__Work order__. Give back the records below exactly, every one, with no pictures.

--- Extracted records Enclosed Below ---

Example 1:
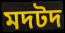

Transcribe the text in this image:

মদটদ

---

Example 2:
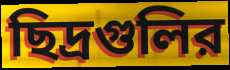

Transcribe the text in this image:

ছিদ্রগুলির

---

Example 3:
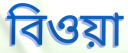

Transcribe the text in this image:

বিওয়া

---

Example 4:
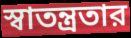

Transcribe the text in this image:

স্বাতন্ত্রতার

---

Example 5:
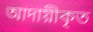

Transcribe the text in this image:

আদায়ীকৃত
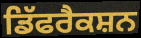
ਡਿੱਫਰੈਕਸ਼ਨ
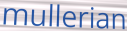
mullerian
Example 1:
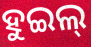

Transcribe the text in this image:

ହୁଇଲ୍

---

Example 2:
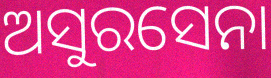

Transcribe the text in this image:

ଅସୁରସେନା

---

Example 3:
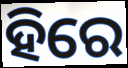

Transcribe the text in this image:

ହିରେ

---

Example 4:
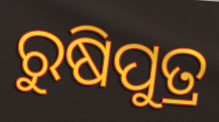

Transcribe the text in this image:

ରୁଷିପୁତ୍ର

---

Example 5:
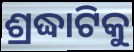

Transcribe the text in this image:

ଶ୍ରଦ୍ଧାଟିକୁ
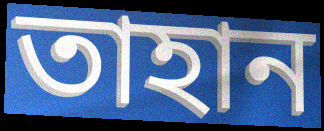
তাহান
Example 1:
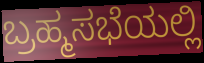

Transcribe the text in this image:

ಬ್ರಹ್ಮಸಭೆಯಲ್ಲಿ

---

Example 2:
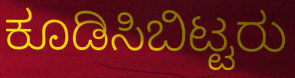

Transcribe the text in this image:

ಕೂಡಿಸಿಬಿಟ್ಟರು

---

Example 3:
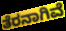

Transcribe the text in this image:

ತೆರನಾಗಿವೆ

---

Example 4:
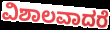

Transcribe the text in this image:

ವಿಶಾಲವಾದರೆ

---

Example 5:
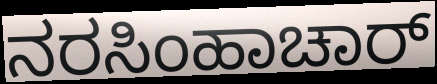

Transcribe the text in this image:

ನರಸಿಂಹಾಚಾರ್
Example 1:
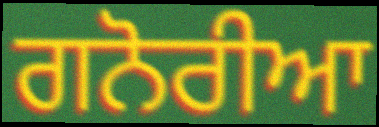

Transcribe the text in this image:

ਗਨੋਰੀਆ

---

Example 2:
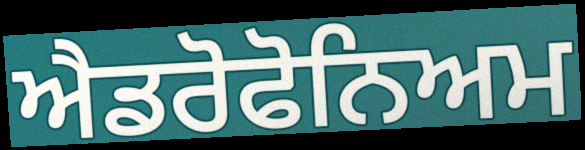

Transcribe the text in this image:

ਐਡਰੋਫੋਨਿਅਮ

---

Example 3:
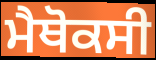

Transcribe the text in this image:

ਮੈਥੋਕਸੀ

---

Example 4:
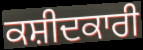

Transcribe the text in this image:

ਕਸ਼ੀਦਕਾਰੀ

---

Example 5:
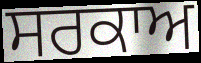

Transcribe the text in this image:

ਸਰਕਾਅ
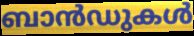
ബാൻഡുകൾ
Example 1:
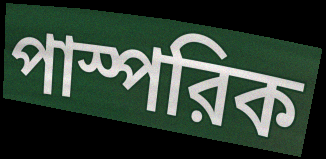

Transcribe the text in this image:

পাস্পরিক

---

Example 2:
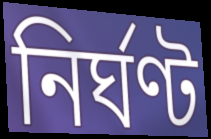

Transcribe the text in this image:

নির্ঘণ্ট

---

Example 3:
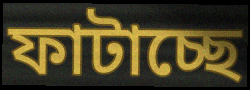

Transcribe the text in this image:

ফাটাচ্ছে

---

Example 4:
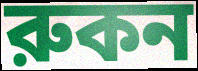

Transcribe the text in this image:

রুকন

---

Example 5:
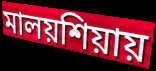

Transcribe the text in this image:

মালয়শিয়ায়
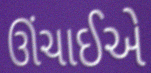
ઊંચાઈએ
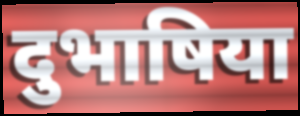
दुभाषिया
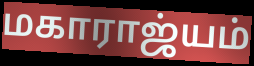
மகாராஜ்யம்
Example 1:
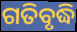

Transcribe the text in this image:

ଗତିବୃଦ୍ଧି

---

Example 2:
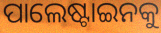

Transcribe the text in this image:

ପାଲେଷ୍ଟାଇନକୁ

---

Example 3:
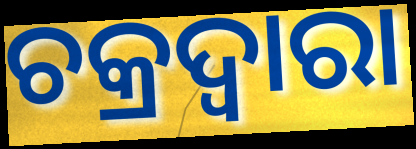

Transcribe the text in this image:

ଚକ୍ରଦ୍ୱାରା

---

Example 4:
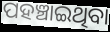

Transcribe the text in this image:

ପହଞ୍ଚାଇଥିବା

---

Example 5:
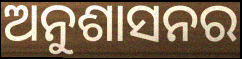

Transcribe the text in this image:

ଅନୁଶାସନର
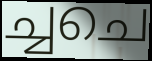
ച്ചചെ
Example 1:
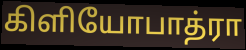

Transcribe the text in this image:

--- End of Enclosed Extracted records ---

__Exercise answer__.
Example 1:

Transcribe the text in this image:

মদটদ

---

Example 2:

Transcribe the text in this image:

ছিদ্রগুলির

---

Example 3:

Transcribe the text in this image:

বিওয়া

---

Example 4:

Transcribe the text in this image:

স্বাতন্ত্রতার

---

Example 5:

Transcribe the text in this image:

আদায়ীকৃত
ਡਿੱਫਰੈਕਸ਼ਨ
mullerian
Example 1:

Transcribe the text in this image:

ହୁଇଲ୍

---

Example 2:

Transcribe the text in this image:

ଅସୁରସେନା

---

Example 3:

Transcribe the text in this image:

ହିରେ

---

Example 4:

Transcribe the text in this image:

ରୁଷିପୁତ୍ର

---

Example 5:

Transcribe the text in this image:

ଶ୍ରଦ୍ଧାଟିକୁ
তাহান
Example 1:

Transcribe the text in this image:

ಬ್ರಹ್ಮಸಭೆಯಲ್ಲಿ

---

Example 2:

Transcribe the text in this image:

ಕೂಡಿಸಿಬಿಟ್ಟರು

---

Example 3:

Transcribe the text in this image:

ತೆರನಾಗಿವೆ

---

Example 4:

Transcribe the text in this image:

ವಿಶಾಲವಾದರೆ

---

Example 5:

Transcribe the text in this image:

ನರಸಿಂಹಾಚಾರ್
Example 1:

Transcribe the text in this image:

ਗਨੋਰੀਆ

---

Example 2:

Transcribe the text in this image:

ਐਡਰੋਫੋਨਿਅਮ

---

Example 3:

Transcribe the text in this image:

ਮੈਥੋਕਸੀ

---

Example 4:

Transcribe the text in this image:

ਕਸ਼ੀਦਕਾਰੀ

---

Example 5:

Transcribe the text in this image:

ਸਰਕਾਅ
ബാൻഡുകൾ
Example 1:

Transcribe the text in this image:

পাস্পরিক

---

Example 2:

Transcribe the text in this image:

নির্ঘণ্ট

---

Example 3:

Transcribe the text in this image:

ফাটাচ্ছে

---

Example 4:

Transcribe the text in this image:

রুকন

---

Example 5:

Transcribe the text in this image:

মালয়শিয়ায়
ઊંચાઈએ
दुभाषिया
மகாராஜ்யம்
Example 1:

Transcribe the text in this image:

ଗତିବୃଦ୍ଧି

---

Example 2:

Transcribe the text in this image:

ପାଲେଷ୍ଟାଇନକୁ

---

Example 3:

Transcribe the text in this image:

ଚକ୍ରଦ୍ୱାରା

---

Example 4:

Transcribe the text in this image:

ପହଞ୍ଚାଇଥିବା

---

Example 5:

Transcribe the text in this image:

ଅନୁଶାସନର
ച്ചചെ
Example 1:

Transcribe the text in this image:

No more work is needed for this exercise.